Stored items:
==============================
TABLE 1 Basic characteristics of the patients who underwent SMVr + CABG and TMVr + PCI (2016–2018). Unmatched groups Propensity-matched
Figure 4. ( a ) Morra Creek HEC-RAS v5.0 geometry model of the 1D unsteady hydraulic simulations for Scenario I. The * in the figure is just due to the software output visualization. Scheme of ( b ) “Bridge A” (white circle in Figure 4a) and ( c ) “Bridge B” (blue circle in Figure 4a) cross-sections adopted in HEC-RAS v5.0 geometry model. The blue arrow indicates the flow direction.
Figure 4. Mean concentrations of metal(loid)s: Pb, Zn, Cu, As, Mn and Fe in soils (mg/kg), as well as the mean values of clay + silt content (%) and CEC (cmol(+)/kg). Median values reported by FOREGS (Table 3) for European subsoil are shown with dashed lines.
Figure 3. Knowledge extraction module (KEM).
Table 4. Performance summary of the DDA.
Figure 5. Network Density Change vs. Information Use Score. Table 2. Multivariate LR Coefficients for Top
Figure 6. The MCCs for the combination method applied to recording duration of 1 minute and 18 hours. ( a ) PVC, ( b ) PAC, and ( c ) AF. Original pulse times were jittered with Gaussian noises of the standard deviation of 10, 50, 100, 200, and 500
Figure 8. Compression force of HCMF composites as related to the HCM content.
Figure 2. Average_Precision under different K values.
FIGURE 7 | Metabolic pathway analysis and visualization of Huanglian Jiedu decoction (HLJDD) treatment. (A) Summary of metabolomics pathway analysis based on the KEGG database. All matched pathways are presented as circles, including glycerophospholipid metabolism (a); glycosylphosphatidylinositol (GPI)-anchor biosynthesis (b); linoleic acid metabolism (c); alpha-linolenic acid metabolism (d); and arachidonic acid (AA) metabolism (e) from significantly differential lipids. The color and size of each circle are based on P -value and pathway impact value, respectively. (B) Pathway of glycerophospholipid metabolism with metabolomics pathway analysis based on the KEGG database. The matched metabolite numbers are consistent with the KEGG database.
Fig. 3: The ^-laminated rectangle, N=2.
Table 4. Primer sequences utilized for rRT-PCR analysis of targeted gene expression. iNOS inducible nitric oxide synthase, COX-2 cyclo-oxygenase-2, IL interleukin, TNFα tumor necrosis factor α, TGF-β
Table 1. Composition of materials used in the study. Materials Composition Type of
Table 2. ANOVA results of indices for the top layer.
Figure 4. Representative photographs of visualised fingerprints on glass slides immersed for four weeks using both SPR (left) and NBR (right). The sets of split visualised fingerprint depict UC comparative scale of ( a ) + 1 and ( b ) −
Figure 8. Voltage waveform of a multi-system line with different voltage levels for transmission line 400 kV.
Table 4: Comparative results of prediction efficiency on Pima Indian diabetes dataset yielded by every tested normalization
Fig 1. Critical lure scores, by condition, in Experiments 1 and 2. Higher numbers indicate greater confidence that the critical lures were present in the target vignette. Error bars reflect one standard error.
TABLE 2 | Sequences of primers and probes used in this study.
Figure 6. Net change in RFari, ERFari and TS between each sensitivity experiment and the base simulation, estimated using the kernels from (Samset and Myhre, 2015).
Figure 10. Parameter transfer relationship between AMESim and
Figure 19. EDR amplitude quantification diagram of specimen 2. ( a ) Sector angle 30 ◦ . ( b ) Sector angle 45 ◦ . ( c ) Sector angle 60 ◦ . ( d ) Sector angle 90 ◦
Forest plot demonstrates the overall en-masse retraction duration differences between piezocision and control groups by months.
==============================
_Assignment_: Copy, exactly and only, the lines above that begin with the one containing "Fig. 3: The ^-laminated rectangle, N=2." and finish with the one containing "Figure 6. Net".

_Written response_:
Fig. 3: The ^-laminated rectangle, N=2.
Table 4. Primer sequences utilized for rRT-PCR analysis of targeted gene expression. iNOS inducible nitric oxide synthase, COX-2 cyclo-oxygenase-2, IL interleukin, TNFα tumor necrosis factor α, TGF-β
Table 1. Composition of materials used in the study. Materials Composition Type of
Table 2. ANOVA results of indices for the top layer.
Figure 4. Representative photographs of visualised fingerprints on glass slides immersed for four weeks using both SPR (left) and NBR (right). The sets of split visualised fingerprint depict UC comparative scale of ( a ) + 1 and ( b ) −
Figure 8. Voltage waveform of a multi-system line with different voltage levels for transmission line 400 kV.
Table 4: Comparative results of prediction efficiency on Pima Indian diabetes dataset yielded by every tested normalization
Fig 1. Critical lure scores, by condition, in Experiments 1 and 2. Higher numbers indicate greater confidence that the critical lures were present in the target vignette. Error bars reflect one standard error.
TABLE 2 | Sequences of primers and probes used in this study.
Figure 6. Net change in RFari, ERFari and TS between each sensitivity experiment and the base simulation, estimated using the kernels from (Samset and Myhre, 2015).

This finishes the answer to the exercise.